RN: Doutora, por conta das suas condições de saúde, a senhora se afastou do trabalho do que a senhora sente mais saudade? O que mais tá vivo na sua memória?

Niède: Eu gostava muito de ir ao parque! Eu ia todo dia ao parque, andava muito lá e via todos os animais, a paisagem do parque que é uma maravilha, os sítios arqueológicos e tudo. E agora fico aqui trancada, mas com a idade a gente tem que se acostumar com as mudanças!

RN: Bom e sobre a ópera, a senhora é a grande homenageada este ano. Afinal como a doutora Niède Guidon gostaria de ser retratada?

Niède: (risada) simplesmente como uma arqueóloga que gostava do trabalho, que sempre fez esse trabalho.

RN: E como a senhora recebe essa homenagem? Como foi a reação da senhora ao saber da homenagem?

Niède: Acho que na realidade eu fiz aquilo que eu tinha que fazer como arqueóloga, encarregada aqui. Eu consegui que a França criasse a missão franco-brasileira e vinha todos os anos da França para cá com os meus alunos e fazia as pesquisas e tudo. Simplesmente eu fiz aquilo que fazia parte do meu trabalho.

RN: Como a senhora gostaria de ser lembrada pelas futuras gerações, já que a senhora inspira muitas delas?

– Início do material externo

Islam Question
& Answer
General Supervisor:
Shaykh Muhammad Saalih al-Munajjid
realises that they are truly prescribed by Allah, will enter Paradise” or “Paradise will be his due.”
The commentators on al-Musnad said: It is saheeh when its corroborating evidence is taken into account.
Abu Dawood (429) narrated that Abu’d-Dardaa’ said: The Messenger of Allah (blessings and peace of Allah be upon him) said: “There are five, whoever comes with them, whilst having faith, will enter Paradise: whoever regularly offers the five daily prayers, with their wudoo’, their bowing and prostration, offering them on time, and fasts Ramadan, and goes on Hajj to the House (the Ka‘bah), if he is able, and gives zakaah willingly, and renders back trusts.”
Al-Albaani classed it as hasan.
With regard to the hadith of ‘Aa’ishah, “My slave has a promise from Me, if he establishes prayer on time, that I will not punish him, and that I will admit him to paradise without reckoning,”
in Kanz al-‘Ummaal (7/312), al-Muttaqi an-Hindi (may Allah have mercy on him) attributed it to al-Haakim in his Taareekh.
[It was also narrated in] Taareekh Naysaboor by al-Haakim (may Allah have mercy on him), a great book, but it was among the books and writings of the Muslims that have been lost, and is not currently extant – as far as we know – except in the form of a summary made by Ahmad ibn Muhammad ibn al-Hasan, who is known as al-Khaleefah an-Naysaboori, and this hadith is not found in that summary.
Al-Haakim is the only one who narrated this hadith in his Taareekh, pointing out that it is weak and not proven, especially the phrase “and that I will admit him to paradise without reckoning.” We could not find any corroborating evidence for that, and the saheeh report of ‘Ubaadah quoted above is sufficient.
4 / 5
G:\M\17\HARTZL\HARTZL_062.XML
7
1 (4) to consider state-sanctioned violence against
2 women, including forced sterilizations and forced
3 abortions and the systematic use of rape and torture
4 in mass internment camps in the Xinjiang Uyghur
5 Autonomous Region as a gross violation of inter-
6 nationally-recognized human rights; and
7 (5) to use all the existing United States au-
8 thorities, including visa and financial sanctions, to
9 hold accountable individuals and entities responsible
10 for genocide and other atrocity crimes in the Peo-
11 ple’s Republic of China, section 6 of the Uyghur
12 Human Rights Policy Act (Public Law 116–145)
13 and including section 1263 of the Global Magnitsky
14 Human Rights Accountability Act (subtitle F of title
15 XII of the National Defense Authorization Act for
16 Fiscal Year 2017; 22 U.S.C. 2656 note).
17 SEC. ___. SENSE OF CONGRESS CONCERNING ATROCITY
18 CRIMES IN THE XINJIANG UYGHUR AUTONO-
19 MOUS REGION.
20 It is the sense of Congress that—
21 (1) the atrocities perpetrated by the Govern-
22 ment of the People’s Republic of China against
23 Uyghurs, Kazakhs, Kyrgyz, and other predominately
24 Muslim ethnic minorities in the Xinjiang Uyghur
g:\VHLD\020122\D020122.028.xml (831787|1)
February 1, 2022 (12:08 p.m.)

Niède: Eu acho que trabalhar naquilo que você gosta e se dedicar a isso é realmente que lhe garante uma vida feliz, tranquilo e tudo né?

RN: E para o futuro, o que a senhora espera?

Niède: Eu não sei, daqui a pouco eu vou embora né? (risos) Procurando viver tranquila até o dia de partir.

RN: O que diria para as futuras gerações?

Niède: Eu acho que as futuras gerações já têm muitas pessoas trabalhando aqui, professores, pesquisadores, eles já sabem a importância disso aqui. Eu acho que o trabalho vai continuar da mesma maneira, temos os dois museus com tudo que for descoberto desses anos de pesquisas, quer dizer: graças ao parque e a tudo que aqui tem nós podemos mudar essa região completamente!

Repórter: Do que a senhora tem mais saudade, a memória que eu tenho de Niède Guidon é daquela pesquisadora de campo, dirigindo no meio da estrada…

Niède: É eu gostava muito de ir ao parque, de trabalhar, de escavar, as descobertas que a gente fazia… mas com a idade, não posso mais fazer. Então hoje tenho que me divertir com outras coisas.